Australia’s peak consumer body for older Australians - Council for the Ageing (COTA) - has welcomed the Federal Government’s announcements, with Chief Executive Ian Yates highlighting that these measures are designed to bolster protection and increase transparency and accountability for quality and safety in Australia’s aged care system - from community services and home care packages, to nursing homes.
“Jointly the new Standards and the Quality and Safety Commission represent a landmark advance for consumer rights in aged care,” Mr Yates says.
“We still need more to be done, but these are essential steps forward to driving out poor quality providers of support and care for older Australians.”
He adds that, the bringing together of regulation, compliance functions and complaints handling in a single independent body under the Aged Care Quality and Safety Commission - if implemented correctly - will give consumers a single point of contact to raise concerns about any aspect of the quality of care being provided.

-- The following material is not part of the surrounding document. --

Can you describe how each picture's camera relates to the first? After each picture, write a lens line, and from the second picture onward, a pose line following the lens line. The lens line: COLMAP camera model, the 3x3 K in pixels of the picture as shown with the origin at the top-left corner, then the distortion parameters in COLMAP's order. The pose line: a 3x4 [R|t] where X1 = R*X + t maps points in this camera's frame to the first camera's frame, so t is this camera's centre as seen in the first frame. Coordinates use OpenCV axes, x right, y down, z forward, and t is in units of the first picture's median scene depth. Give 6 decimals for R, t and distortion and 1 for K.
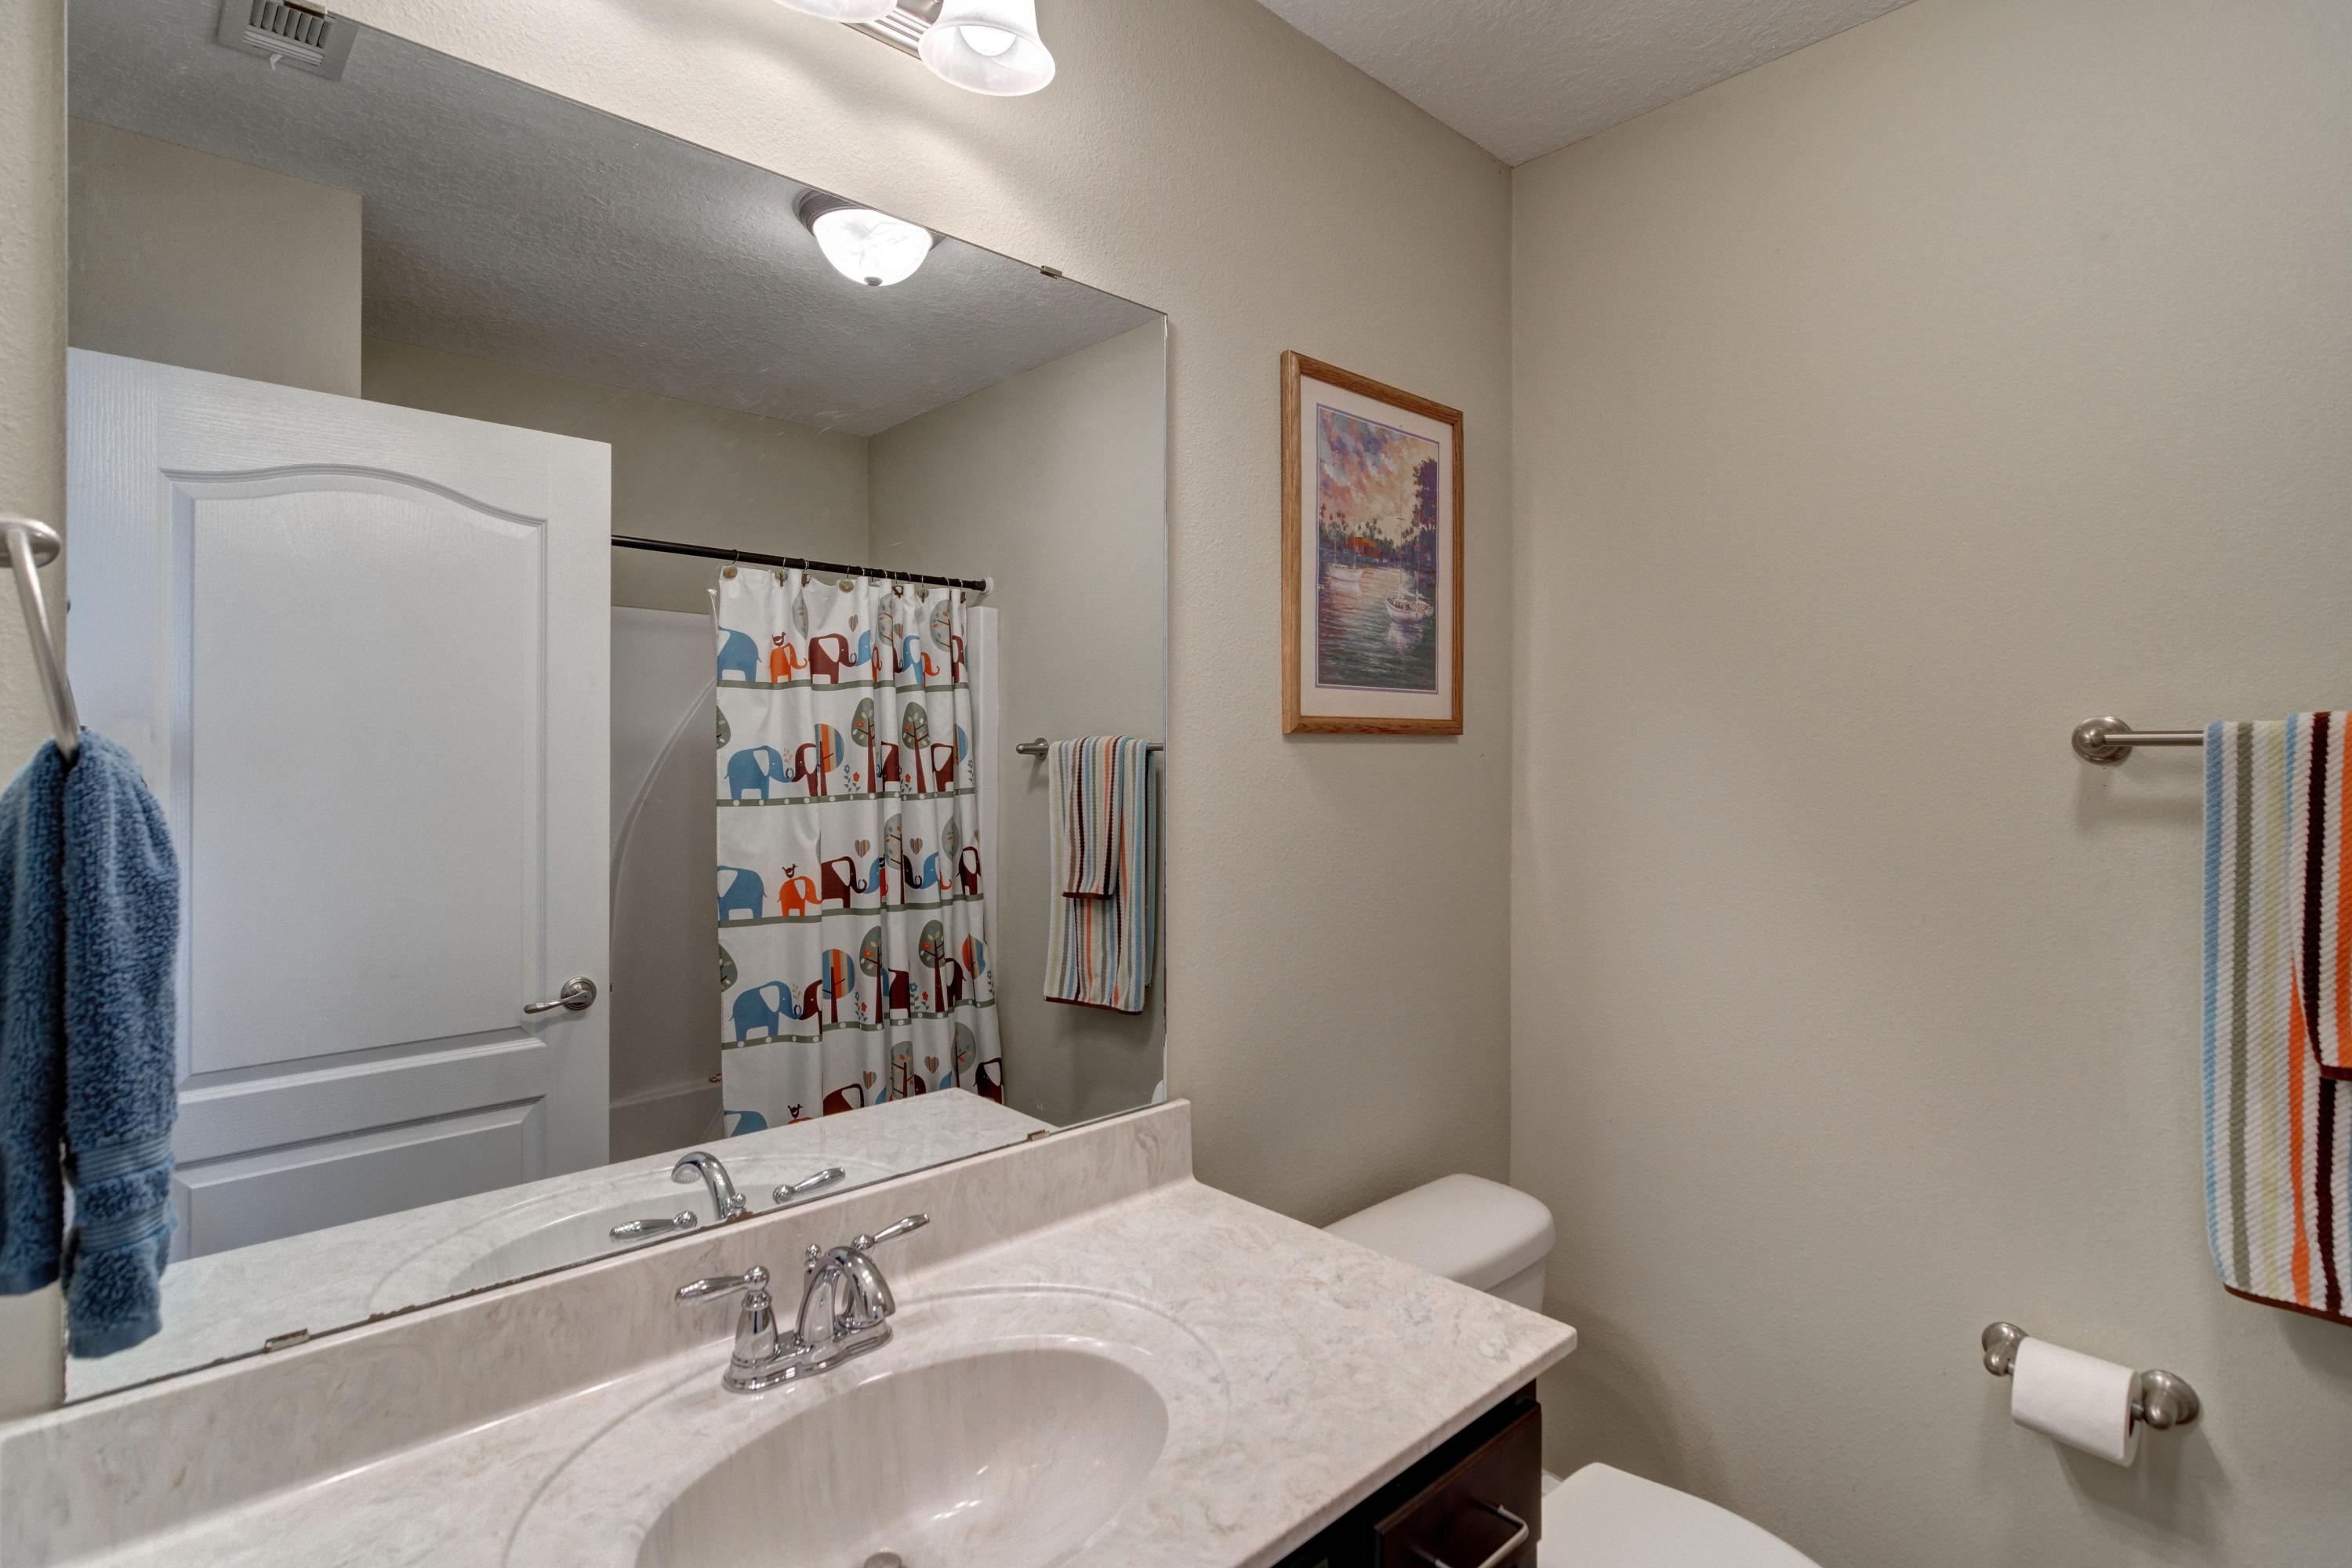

“It’s designed to prevent repeats of tragic failures such as at South Australia’s Oakden facility,” he says.
“The new communication from providers to the Commission will identify poor quality earlier and raise the alarm about dangerous care practices.
“The Government is funding providers to deliver new training as part of the new Standards and a key responsibility of the Commission will be to work with consumers to develop best practice in how aged care providers engage with consumers and their families.”
Fellow national peak body Leading Age Services Australia (LASA) has also welcomed the shining of a spotlight on aged care quality.
LASA Chief Executive Officer Sean Rooney says all parties - Government, the sector and older people and their families - want a world class aged care system that delivers accessible, affordable, quality care and services, adding that the new Aged Care Safety and Quality Commission, along with the Aged Care Quality Framework would provide a “strong backbone” for quality outcomes in aged care.
“A lot of work has already been done on policy reforms to ensure that Australia’s aged care system is supported to deliver the quality care our older Australians need and deserve, now and into the future,” Mr Rooney said.
“However, there is still much more work to do, particularly around workforce development and a sustainable funding strategy.”